2. A vastly enlarged educated group within the female segment of the population (most of these women are a part of the first group; however, their status as educated women within Saudi society is significant.)
3. A middle-income group within the society (prior to this development, Saudi society was composed primarily of the very poor and the poor, and the wealthy and the very wealthy.)
4. A vastly enlarged group within the population with exposure to foreign social mores and political values (prior to this development, only a few students from wealthy and very wealthy families were sent to Europe and North America for university-level education, as opposed to the sending of large numbers of qualified students from all socioeconomic strata, which began in the late-1960s, and as opposed to the prior almost total absence of contact with foreigners in everyday Saudi life.)
5. A lower socio-economic foreign worker group, which has no political rights within the country.
As a consequence of the collapse of world crude oil prices, the government of Saudi Arabia can no longer fund the guest worker program as easily as it could a few years ago. The guest worker program, thus, has become a financial strain on the country’s economy–particularly with respect to the use of foreign currency reserves. A cessation of the guest worker program, however, would also involve problems for the country. The presence within the country of massive numbers of foreign workers (in relation to the size of the number of Saudi citizens in the country’s population) also poses problems of a social and political character for the country. Among the more significant of the problems associated with a cessation of the guest worker program are the following:
1. A shortage (at least temporarily) of qualified workers in some industries and on some development projects.
2. A shortage (at least temporarily) of unskilled or low-skilled labor, and a shortage of household labor.
A POTENTIAL POLICY SOLUTION
A potential policy solution to the guest worker problem is the development of a program which would train Saudi citizens to perform the tasks now performed by foreign workers in Saudi society.
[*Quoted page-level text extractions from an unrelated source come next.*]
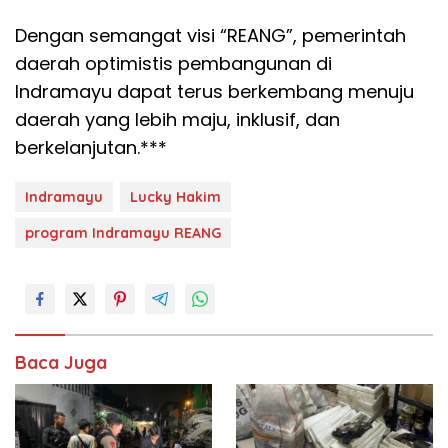
Dengan semangat visi “REANG”, pemerintah
daerah optimistis pembangunan di
Indramayu dapat terus berkembang menuju
daerah yang lebih maju, inklusif, dan
berkelanjutan.***
Indramayu
Lucky Hakim
program Indramayu REANG
Baca Juga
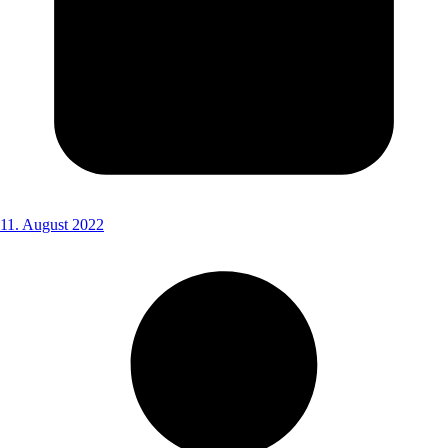
11. August 2022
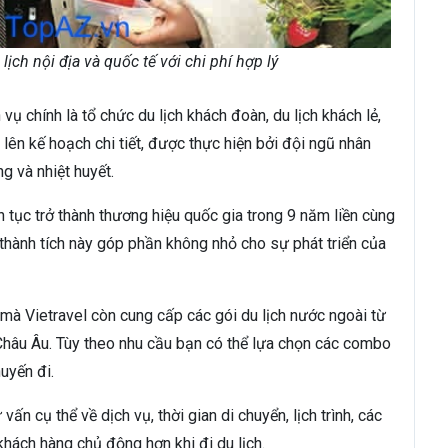
lịch nội địa và quốc tế với chi phí hợp lý
vụ chính là tổ chức du lịch khách đoàn, du lịch khách lẻ,
lên kế hoạch chi tiết, được thực hiện bởi đội ngũ nhân
g và nhiệt huyết.
ên tục trở thành thương hiệu quốc gia trong 9 năm liền cùng
thành tích này góp phần không nhỏ cho sự phát triển của
mà Vietravel còn cung cấp các gói du lịch nước ngoài từ
hâu Âu. Tùy theo nhu cầu bạn có thể lựa chọn các combo
uyến đi.
ấn cụ thể về dịch vụ, thời gian di chuyển, lịch trình, các
khách hàng chủ động hơn khi đi du lịch.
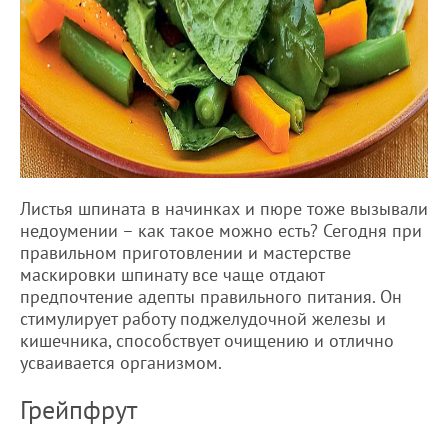
Листья шпината в начинках и пюре тоже вызывали
недоумении – как такое можно есть? Сегодня при
правильном приготовлении и мастерстве
маскировки шпинату все чаще отдают
предпочтение адепты правильного питания. Он
стимулирует работу поджелудочной железы и
кишечника, способствует очищению и отлично
усваивается организмом.
Грейпфрут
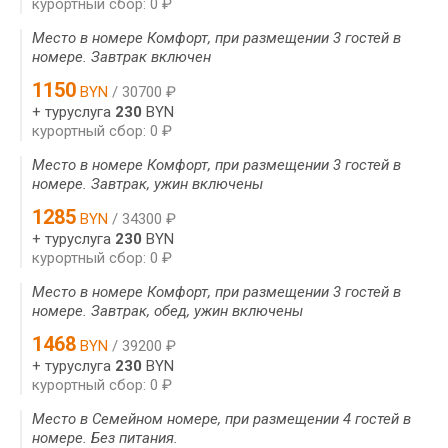
курортный сбор: 0 ₽
Место в номере Комфорт, при размещении 3 гостей в
номере. Завтрак включен
1150
BYN
/ 30700 ₽
+ туруслуга
230
BYN
курортный сбор: 0 ₽
Место в номере Комфорт, при размещении 3 гостей в
номере. Завтрак, ужин включены
1285
BYN
/ 34300 ₽
+ туруслуга
230
BYN
курортный сбор: 0 ₽
Место в номере Комфорт, при размещении 3 гостей в
номере. Завтрак, обед, ужин включены
1468
BYN
/ 39200 ₽
+ туруслуга
230
BYN
курортный сбор: 0 ₽
Место в Семейном номере, при размещении 4 гостей в
номере. Без питания.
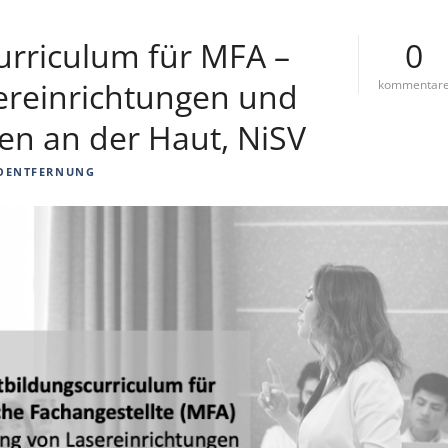
urriculum für MFA –
0
reinrichtungen und
kommentar
len an der Haut, NiSV
OENTFERNUNG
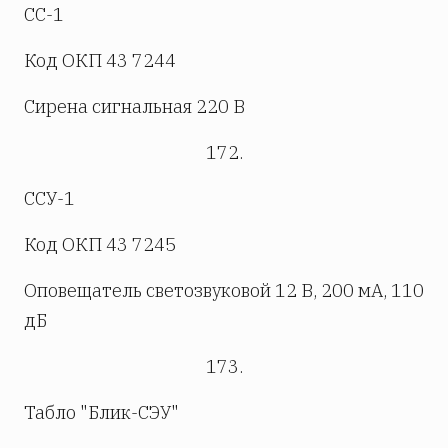
СС-1
Код ОКП 43 7244
Сирена сигнальная 220 В
172.
ССУ-1
Код ОКП 43 7245
Оповещатель светозвуковой 12 В, 200 мА, 110
дБ
173.
Табло "Блик-СЭУ"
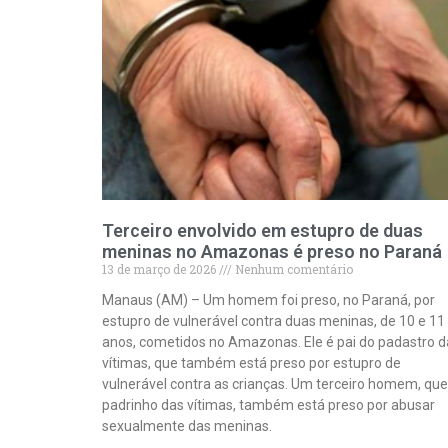
Terceiro envolvido em estupro de duas
meninas no Amazonas é preso no Paraná
13 de março de 2026
Nenhum comentário
Manaus (AM) – Um homem foi preso, no Paraná, por
estupro de vulnerável contra duas meninas, de 10 e 11
anos, cometidos no Amazonas. Ele é pai do padastro d
vítimas, que também está preso por estupro de
vulnerável contra as crianças. Um terceiro homem, que
padrinho das vítimas, também está preso por abusar
sexualmente das meninas.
In addition to the costs, development, and other problems associated with such a program, the Saudi government must also consider the political and social costs of such a program. Following the years of affluence, few Saudi citizens will likely be agreeable to either training for or performing unskilled, low-skilled, or domestic jobs. Were the Saudi government to attempt to compel Saudi citizens to train for and perform such tasks, it could result in political and social unrest in the country.